> _REQUIREMENTS_
Reproduce the material below word for word, from its start down through the line containing "family: Rosaceae".

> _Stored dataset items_
◆ ◆ ◆ ◆
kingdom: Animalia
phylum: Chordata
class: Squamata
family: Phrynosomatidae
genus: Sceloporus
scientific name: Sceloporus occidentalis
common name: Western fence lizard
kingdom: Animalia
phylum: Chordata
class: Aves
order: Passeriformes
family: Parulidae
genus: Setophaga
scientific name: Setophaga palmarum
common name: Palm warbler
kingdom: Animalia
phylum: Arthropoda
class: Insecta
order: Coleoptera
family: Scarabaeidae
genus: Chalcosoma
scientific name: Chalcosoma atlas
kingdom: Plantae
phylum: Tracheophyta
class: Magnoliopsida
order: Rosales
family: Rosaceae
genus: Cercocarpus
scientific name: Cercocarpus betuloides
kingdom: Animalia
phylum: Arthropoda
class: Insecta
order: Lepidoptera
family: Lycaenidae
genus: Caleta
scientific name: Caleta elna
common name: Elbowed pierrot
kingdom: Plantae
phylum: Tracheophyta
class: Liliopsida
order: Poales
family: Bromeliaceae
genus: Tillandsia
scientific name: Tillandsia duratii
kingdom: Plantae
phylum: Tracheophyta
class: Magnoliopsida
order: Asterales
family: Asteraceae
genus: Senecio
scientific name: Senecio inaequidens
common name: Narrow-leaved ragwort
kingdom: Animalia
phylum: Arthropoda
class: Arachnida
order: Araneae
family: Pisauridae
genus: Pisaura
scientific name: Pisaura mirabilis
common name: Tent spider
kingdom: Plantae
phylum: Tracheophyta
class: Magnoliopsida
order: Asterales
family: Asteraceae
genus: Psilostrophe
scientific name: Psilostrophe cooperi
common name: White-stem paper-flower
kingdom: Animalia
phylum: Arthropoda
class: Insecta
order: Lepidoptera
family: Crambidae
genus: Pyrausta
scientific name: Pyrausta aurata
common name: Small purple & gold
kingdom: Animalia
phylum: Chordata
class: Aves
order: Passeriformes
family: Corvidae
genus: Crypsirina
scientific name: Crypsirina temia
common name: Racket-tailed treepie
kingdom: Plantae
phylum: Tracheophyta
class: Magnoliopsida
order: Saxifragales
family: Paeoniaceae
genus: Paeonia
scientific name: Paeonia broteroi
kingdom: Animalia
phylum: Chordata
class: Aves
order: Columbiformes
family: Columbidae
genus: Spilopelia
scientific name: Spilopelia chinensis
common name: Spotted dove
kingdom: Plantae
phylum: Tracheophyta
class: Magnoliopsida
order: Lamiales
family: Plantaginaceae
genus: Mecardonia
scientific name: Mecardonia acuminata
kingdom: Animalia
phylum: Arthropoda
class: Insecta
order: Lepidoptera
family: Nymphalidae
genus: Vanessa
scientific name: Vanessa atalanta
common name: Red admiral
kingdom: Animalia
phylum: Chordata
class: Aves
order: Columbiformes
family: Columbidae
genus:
◆ ◆ ◆ ◆
> _REPLY_
kingdom: Animalia
phylum: Chordata
class: Squamata
family: Phrynosomatidae
genus: Sceloporus
scientific name: Sceloporus occidentalis
common name: Western fence lizard
kingdom: Animalia
phylum: Chordata
class: Aves
order: Passeriformes
family: Parulidae
genus: Setophaga
scientific name: Setophaga palmarum
common name: Palm warbler
kingdom: Animalia
phylum: Arthropoda
class: Insecta
order: Coleoptera
family: Scarabaeidae
genus: Chalcosoma
scientific name: Chalcosoma atlas
kingdom: Plantae
phylum: Tracheophyta
class: Magnoliopsida
order: Rosales
family: Rosaceae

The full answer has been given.